Coughlin was before the court on the trustee’s motion to vacate the discharge order which was entered after the trustee had filed the Certification of Completed Plan, the Coughlin 3002.1 Notice, and her Final Report and Account, and after the creditor had notified the court that Denis Coughlin was behind on his direct mortgage payments and filed for relief from stay.
The Sangamaya case was before the court on the debtors’ motion to modify which they filed with one week left on their 60-month plan and in which they sought to surrender the property after they defaulted on their direct payments to the mortgagee.

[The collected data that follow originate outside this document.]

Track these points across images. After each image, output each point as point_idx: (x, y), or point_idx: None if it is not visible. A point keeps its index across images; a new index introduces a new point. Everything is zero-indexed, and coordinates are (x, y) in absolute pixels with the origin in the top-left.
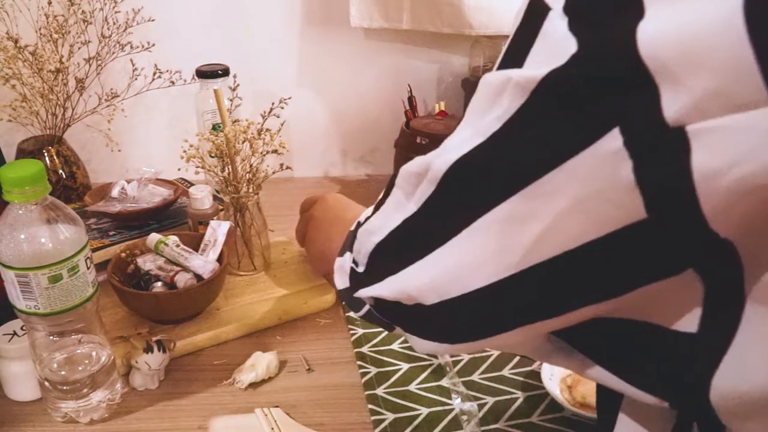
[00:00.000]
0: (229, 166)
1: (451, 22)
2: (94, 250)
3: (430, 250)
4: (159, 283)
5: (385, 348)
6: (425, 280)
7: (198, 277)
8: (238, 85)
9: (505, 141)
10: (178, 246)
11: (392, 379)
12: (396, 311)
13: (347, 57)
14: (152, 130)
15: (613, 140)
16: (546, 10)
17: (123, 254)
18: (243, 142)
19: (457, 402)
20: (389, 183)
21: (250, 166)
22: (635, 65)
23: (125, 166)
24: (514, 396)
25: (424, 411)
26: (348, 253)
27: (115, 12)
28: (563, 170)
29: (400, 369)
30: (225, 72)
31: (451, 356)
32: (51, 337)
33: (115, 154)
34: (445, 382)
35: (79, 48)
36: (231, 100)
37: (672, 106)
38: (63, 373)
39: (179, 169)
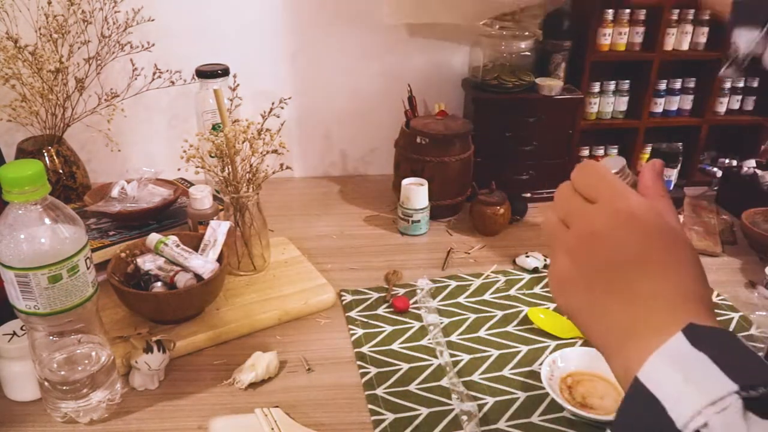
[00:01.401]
0: (229, 166)
1: None
2: (94, 250)
3: None
4: (159, 283)
5: (385, 348)
6: None
7: (198, 277)
8: (238, 85)
9: None
10: (178, 246)
11: (392, 379)
12: None
13: (347, 57)
14: (152, 130)
15: None
16: None
17: (123, 254)
18: (243, 142)
19: (457, 402)
20: None
21: (250, 166)
22: None
23: (125, 166)
24: (514, 396)
25: (424, 411)
26: None
27: (115, 12)
28: None
29: (400, 369)
30: (225, 72)
31: (451, 356)
32: (51, 337)
33: (115, 154)
34: (445, 382)
35: (79, 48)
36: (231, 100)
37: None
38: (63, 373)
39: (179, 169)
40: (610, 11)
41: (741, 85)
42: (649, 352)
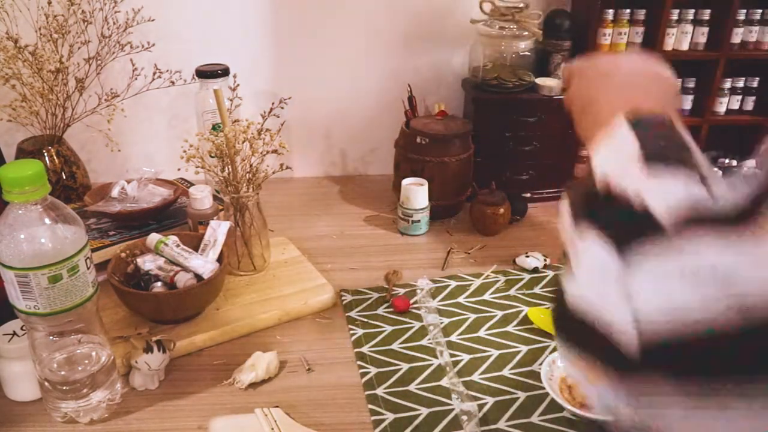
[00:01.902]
0: (229, 166)
1: None
2: (94, 250)
3: None
4: (159, 283)
5: (385, 348)
6: None
7: (198, 277)
8: (238, 85)
9: None
10: (178, 246)
11: (392, 379)
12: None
13: (347, 57)
14: (152, 130)
15: None
16: None
17: (123, 254)
18: (243, 142)
19: (457, 402)
20: None
21: (250, 166)
22: None
23: (125, 166)
24: (514, 396)
25: (424, 411)
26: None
27: (115, 12)
28: None
29: (400, 369)
30: (225, 72)
31: (451, 356)
32: (51, 337)
33: (115, 154)
34: (445, 382)
35: (79, 48)
36: (231, 100)
37: None
38: (63, 373)
39: (179, 169)
40: (610, 11)
41: (741, 85)
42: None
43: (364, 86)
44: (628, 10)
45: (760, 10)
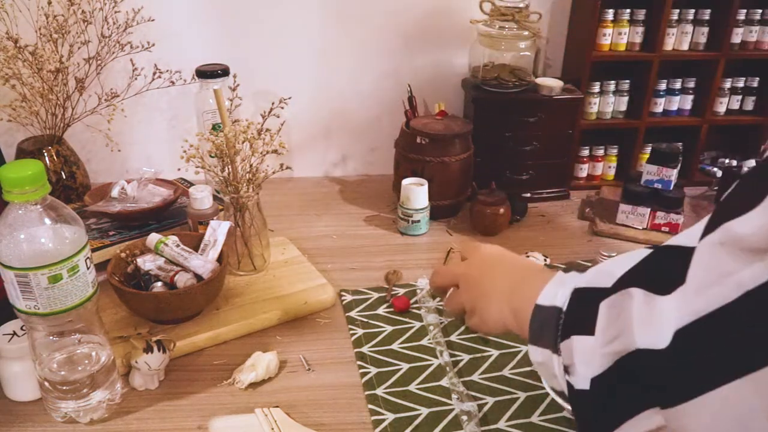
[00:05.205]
0: (229, 166)
1: None
2: (94, 250)
3: None
4: (159, 283)
5: (385, 348)
6: None
7: (198, 277)
8: (238, 85)
9: None
10: (178, 246)
11: (392, 379)
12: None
13: (347, 57)
14: (152, 130)
15: None
16: None
17: (123, 254)
18: (243, 142)
19: (457, 402)
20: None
21: (250, 166)
22: None
23: (125, 166)
24: (514, 396)
25: (424, 411)
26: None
27: (115, 12)
28: None
29: (400, 369)
30: (225, 72)
31: (451, 356)
32: (51, 337)
33: (115, 154)
34: (445, 382)
35: (79, 48)
36: (231, 100)
37: None
38: (63, 373)
39: (179, 169)
40: (610, 11)
41: (741, 85)
42: (535, 293)
43: (364, 86)
44: (628, 10)
45: (760, 10)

The court began with the threshold question of whether payments on a debt made outside the plan are “payments under the plan” within the meaning of section 1328(a). The court found guidance in Rake v. Wade, 508 U.S. 464 (1993), where the Supreme Court interpreted section 1328(a)’s provision that a court shall grant discharge to a debtor who has made all payments under the plan to the extent that the payments are for debts “provided for by the plan.” The Rake Court found that a debt is “provided for” when the plan “makes provision for,” “deals with,” or “refers to,” the debt. A debt that the debtor has opted to “cure and maintain” under section 1322 (b)(5) is “provided for under the plan.” The Coughlin court agreed with post-Rake courts such as Kessler v. Wilson (In re Kessler), 655 F. App’x 242, 243 (5th Cir. 2016), that have applied similar reasoning to the phrase “payments under the plan” to include payments made directly by the debtor to the creditor on an allowed claim.
Citing cases such as Ransom v. FIA Card Servs., N.A., 562 U.S. 61 (2011), the court found that because a debtor’s plan payments are based on income less expenses, where a debtor deducts certain expenses from that calculation but fails to make the payments that justify the expense, the debtor is “essentially claiming a deduction to which [he] is not entitled.” The court thus concluded that mortgage payments paid directly by the debtor to the mortgagee in a cure and maintain plan are “payments under the plan” which must be completed before the debtor is entitled to discharge under section 1328(a).
Having reached this conclusion, the court turned to its effect on the unique facts of both of the cases before it. In determining whether it should vacate the discharge order entered in Coughlin, the court found it should not. Discharge may be vacated where it was obtained through fraud, and the requesting party did not know of the fraud until after the discharge was granted, or under Rule 60(b)(1) where the discharge order was a result of “mistake, inadvertence, surprise, or excusable neglect.” The court found that, as Mr. Coughlin had not made any false representation as to his plan payments, the justification for vacating its discharge order under section 1328(e) was not present.
Furthermore, the court rejected the trustee’s argument that the discharge fell under Rule 60(b)(1) because the order was issued while a motion for relief from stay was pending. The court reasoned that, prior to the discharge order, the law regarding whether payments made directly to creditors are “payments under the plan,” had not been resolved, nor was the issue of whether discharge may be granted after a creditor has filed a notice under Rule 3002.1(g) that the debtor is behind on payments. Therefore, the court did not make a clerical error or mistake of law in granting discharge. As in United Student Aid Funds, Inc. v. Espinosa, 559 U.S. 260 (2010), the need for finality in judgments supported a finding that Mr. Coughlin’s discharge order should not be vacated.
In Sangamaya, the issue was whether the debtors should be permitted in the final week of their plan to modify and surrender their property under section 1329(a) after they failed to make their direct payments to the mortgagee. Because the motion was made prior to the expiration of the applicable commitment period, otherwise complied with the requirements for modification, and was not subject to objection by the trustee, the court granted the motion.